List every line below that contains the string "write", copying each such line in full.

(Pictures with their source code)
§
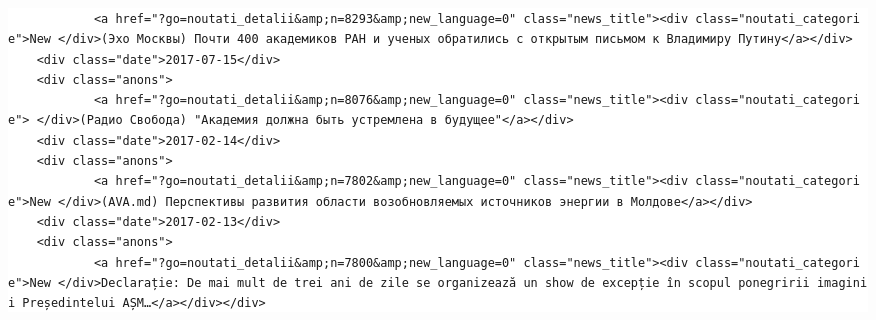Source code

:				<a href="?go=noutati_detalii&amp;n=8293&amp;new_language=0" class="news_title"><div class="noutati_categorie">New </div>(Эхо Москвы) Почти 400 академиков РАН и ученых обратились с открытым письмом к Владимиру Путину</a></div>
        <div class="date">2017-07-15</div>
        <div class="anons">
				<a href="?go=noutati_detalii&amp;n=8076&amp;new_language=0" class="news_title"><div class="noutati_categorie"> </div>(Радио Свобода) "Академия должна быть устремлена в будущее"</a></div>
        <div class="date">2017-02-14</div>
        <div class="anons">
				<a href="?go=noutati_detalii&amp;n=7802&amp;new_language=0" class="news_title"><div class="noutati_categorie">New </div>(AVA.md) Перспективы развития области возобновляемых источников энергии в Молдове</a></div>
        <div class="date">2017-02-13</div>
        <div class="anons">
				<a href="?go=noutati_detalii&amp;n=7800&amp;new_language=0" class="news_title"><div class="noutati_categorie">New </div>Declarație: De mai mult de trei ani de zile se organizează un show de excepție în scopul ponegririi imaginii Președintelui AȘM…</a></div></div>


</div>
	<div id="right-sidebar">
     <div id="flash-banners">     
	    <div id="block-ban5"></div>
	    <div id="block-ban6"></div>
			<div id="block-ban7"></div>
        <div id="block-ban2"></div>
        <div id="block-ban3"></div>
        <div id="block-ban20"></div>
        <div id="block-ban4"></div>
        <script type="text/javascript">
         //<![CDATA[


			var ban6 = new SWFObject("banners/flashban.swf?addparam=1521332362", "flashban1", "191", "80", "7");
			ban6.addParam("flashvars", "path=ban6.php?new_language=0&amp;addparam2=1521332362");
			ban6.addParam("wmode", "transparent");
			ban6.write("block-ban6");

			var ban7 = new SWFObject("banners/flashban.swf?addparam=1521332362", "flashban1", "191", "80", "7");
			ban7.addParam("flashvars", "path=ban12.php?new_language=0&amp;addparam2=1521332362");
			ban7.addParam("wmode", "transparent");
			ban7.write("block-ban7");

		 	var ban2 = new SWFObject("banners/flashban.swf?addparam=1521332362", "flashban1", "191", "80", "7");
			ban2.addParam("flashvars", "path=ban7.php?new_language=0&amp;addparam2=1521332362");
			ban2.addParam("wmode", "transparent");
			ban2.write("block-ban2");

			var ban3 = new SWFObject("banners/flashban.swf?addparam=1521332362", "flashban1", "191", "80", "7");
			ban3.addParam("flashvars", "path=ban2.php?new_language=0&amp;addparam2=1521332362");
	 		ban3.addParam("wmode", "transparent");
			ban3.write("block-ban3");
§
:: Task result ::
			ban6.write("block-ban6");
			ban7.write("block-ban7");
			ban2.write("block-ban2");
			ban3.write("block-ban3");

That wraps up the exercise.